Now even for Brooks, this an exceedingly pointless and stupid argument. Not because such people don't exist (although these days they're much more likely to be gunning for a National Review editorship instead of a job at the New Yorker) but because they have absolutely nothing to do -- and certainly don't aspire to have anything to do -- with the kind of journalism that gave us the Watergate story.
By trying to shoehorn his own contempt (self contempt?) for today's aspiring "mediocentric" yuppies into the Mark Felt coming out party, Brooks has told us a hell of a lot more than we need to know about the Boboian worldview, but absolutely nothing interesting about Watergate, journalism or even today's flaccid "news" media.
Woodward and Berstein weren't wannabe pundits or young bow-tied interns on the make. They were a couple of metro desk reporters who happened to get assigned to the political story of the half century when it was still just a routine cops-and-courts item. They didn't get their tips at Georgetown dinner parties, didn't spend their time lobbying Fox News producers to get on Hannity & Colmes and certainly didn't "e-mail essays for obscure online sites" to pompous fatheads like Brooks. They covered Watergate the way street reporters were supposed to cover a story -- by running down leads, camping out on people's doorsteps and fitting little bits of information together one piece at a time.

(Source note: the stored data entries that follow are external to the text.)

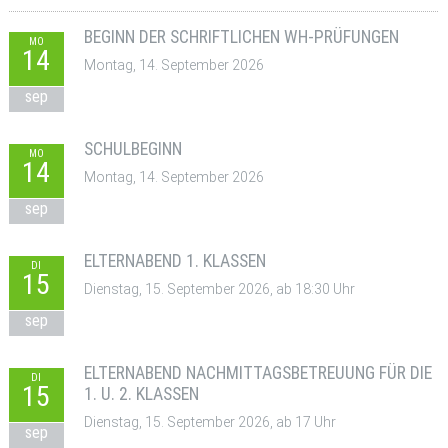
BEGINN DER SCHRIFTLICHEN WH-PRÜFUNGEN
MO
14
Montag, 14. September 2026
sep
SCHULBEGINN
MO
14
Montag, 14. September 2026
sep
ELTERNABEND 1. KLASSEN
DI
15
Dienstag, 15. September 2026, ab 18:30 Uhr
sep
ELTERNABEND NACHMITTAGSBETREUUNG FÜR DIE
DI
15
1. U. 2. KLASSEN
Dienstag, 15. September 2026, ab 17 Uhr
sep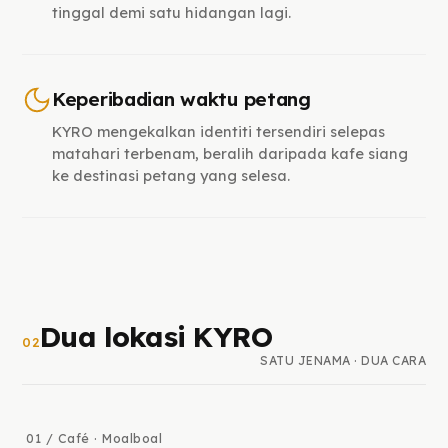
tinggal demi satu hidangan lagi.
Keperibadian waktu petang
KYRO mengekalkan identiti tersendiri selepas
matahari terbenam, beralih daripada kafe siang
ke destinasi petang yang selesa.
Dua lokasi KYRO
02
SATU JENAMA · DUA CARA
01 / Café · Moalboal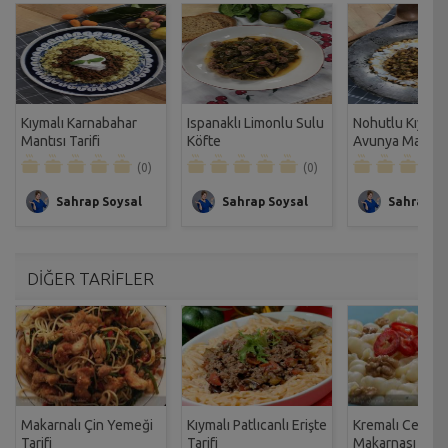
Kıymalı Karnabahar
Ispanaklı Limonlu Sulu
Nohutlu Kıymal
Mantısı Tarifi
Köfte
Avunya Mantısı 
(0)
(0)
Sahrap Soysal
Sahrap Soysal
Sahrap So
DİĞER TARİFLER
Makarnalı Çin Yemeği
Kıymalı Patlıcanlı Erişte
Kremalı Cevizli
Tarifi
Tarifi
Makarnası Tarif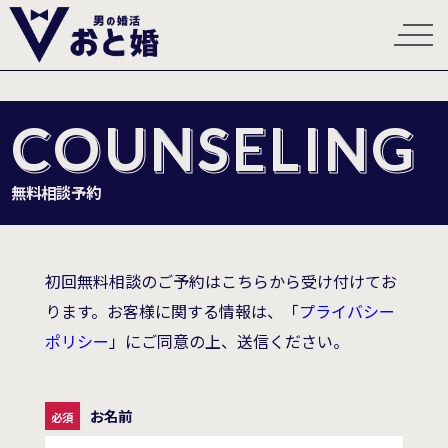
COUNSELING
無料相談予約
初回無料相談のご予約はこちらから受け付けてお
ります。お客様に関する情報は、「
プライバシー
ポリシー
」にご同意の上、送信ください。
お名前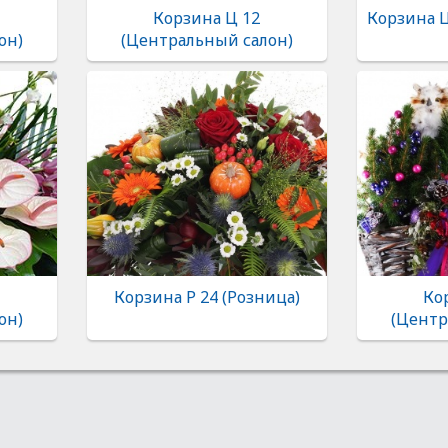
Корзина Ц 12
Корзина 
он)
(Центральный салон)
Корзина Р 24 (Розница)
Ко
он)
(Центр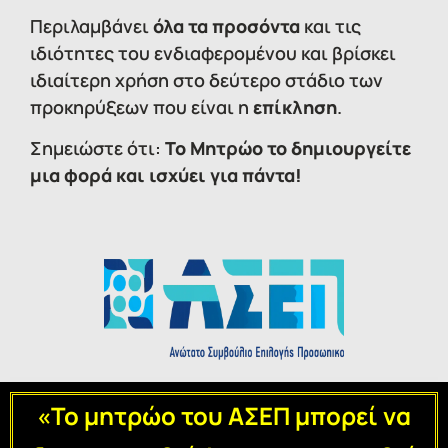
Περιλαμβάνει
όλα τα προσόντα
και τις
ιδιότητες του ενδιαφερομένου και βρίσκει
ιδιαίτερη χρήση στο δεύτερο στάδιο των
προκηρύξεων που είναι η
επίκληση
.
Σημειώστε ότι:
Το Μητρώο το δημιουργείτε
μια φορά και ισχύει για πάντα!
«Το μητρώο του ΑΣΕΠ μπορεί να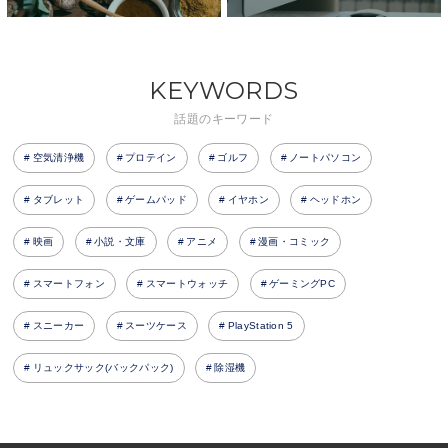
KEYWORDS
話題のキーワード
空気清浄機
プロテイン
ゴルフ
ノートパソコン
タブレット
ゲームパッド
イヤホン
ヘッドホン
映画
小説・文庫
アニメ
漫画・コミック
スマートフォン
スマートウォッチ
ゲーミングPC
スニーカー
スーツケース
PlayStation 5
リュックサック(バックパック)
除湿機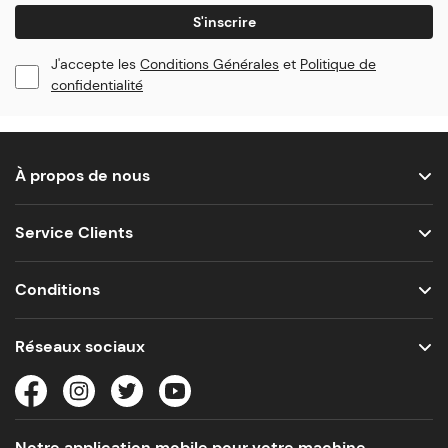
S'inscrire
J'accepte les
Conditions Générales
et
Politique de
confidentialité
À propos de nous
Service Clients
Conditions
Réseaux sociaux
Notre application mobile pour votre machine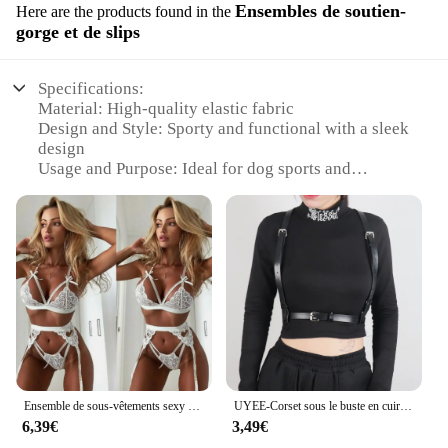
Ensembles de soutien-
Here are the products found in the
gorge et de slips
Specifications:
Material: High-quality elastic fabric
Design and Style: Sporty and functional with a sleek
design
Usage and Purpose: Ideal for dog sports and
training
Performance and Property: Durable and comfortable
for extended wear
Shape or Size or Weight or Quantity: Available in
multiple sizes to fit various dog breeds
Parts and Accessories: Includes a matching bra and
slip set
Features:
|Wholesale|
Ensemble de sous-vêtements sexy pour femmes, soutien-gorge en dentelle transparente, porte-jarretelles, string, ensemble de lingerie 3 pièces, soutien-gorge chaud 7.0, vêtements porno
UYEE-Corset sous le buste en cuir PU avec sangle pour femme, haut punk, ceinture SFP, soutien-gorge, tenue rave, porte-jarretelles, accessoires rock
**Optimized Comfort and Fit**
6,39€
3,49€
The ceinture cani sport sets are designed with your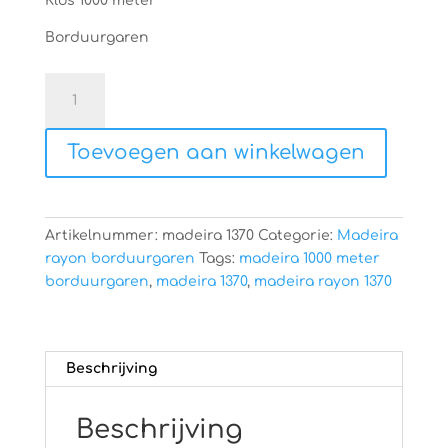
€6,60.
€4,75.
Klos 1000 meter
Borduurgaren
Madeira
rayon
1370
Toevoegen aan winkelwagen
aantal
Artikelnummer:
madeira 1370
Categorie:
Madeira
rayon borduurgaren
Tags:
madeira 1000 meter
borduurgaren
,
madeira 1370
,
madeira rayon 1370
Beschrijving
Beschrijving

If Bobo had taken just a little time to background his story (you know, the kind of stuff street reporters do) he might have recognized that Bernstein was a longhaired newsroom oddball who delighted in outraging (not stroking) his editors, while Woodward, for all his Ivy League credentials and efforts to chat up guys like Mark Felt, was just another newsroom rookie whose pre-Watergate hot stories had included such scoops as interviewing construction workers on the Metro.
In other words, these guys hit the big time in SPITE of the Washington media caste system, not because of it. They sunk their teeth into Richard Nixon's ankle and refused to let go, to the point where Bradlee had to keep them on the story, instead of turning it over to the political reporters on the national desk -- who almost certainly would have let the story die, or withered under the assault of the White House dobermans. Woodward and Berstein had nothing to lose, and the Post, which had a lot to lose, backed them up -- something almost inconceivable today.
The real significance of the Mark Felt/Deep Throat story for American journalism is that it highlights the vast change in the media culture since 1972 -- not that it shows how today's bright young things are trying to climb the same career ladder that took Woodstein to the top. What spineless career crawler in his right mind would take that kind of risk today?
The shit-for-brains media culture that Brooks finds so amusing is one of the trends that has helped DESTROY investigative reporting, or at least, driven it to the fringes of mainstream respectability. Only in Bobo's deluded world could they be seen as two examples of the same thing.”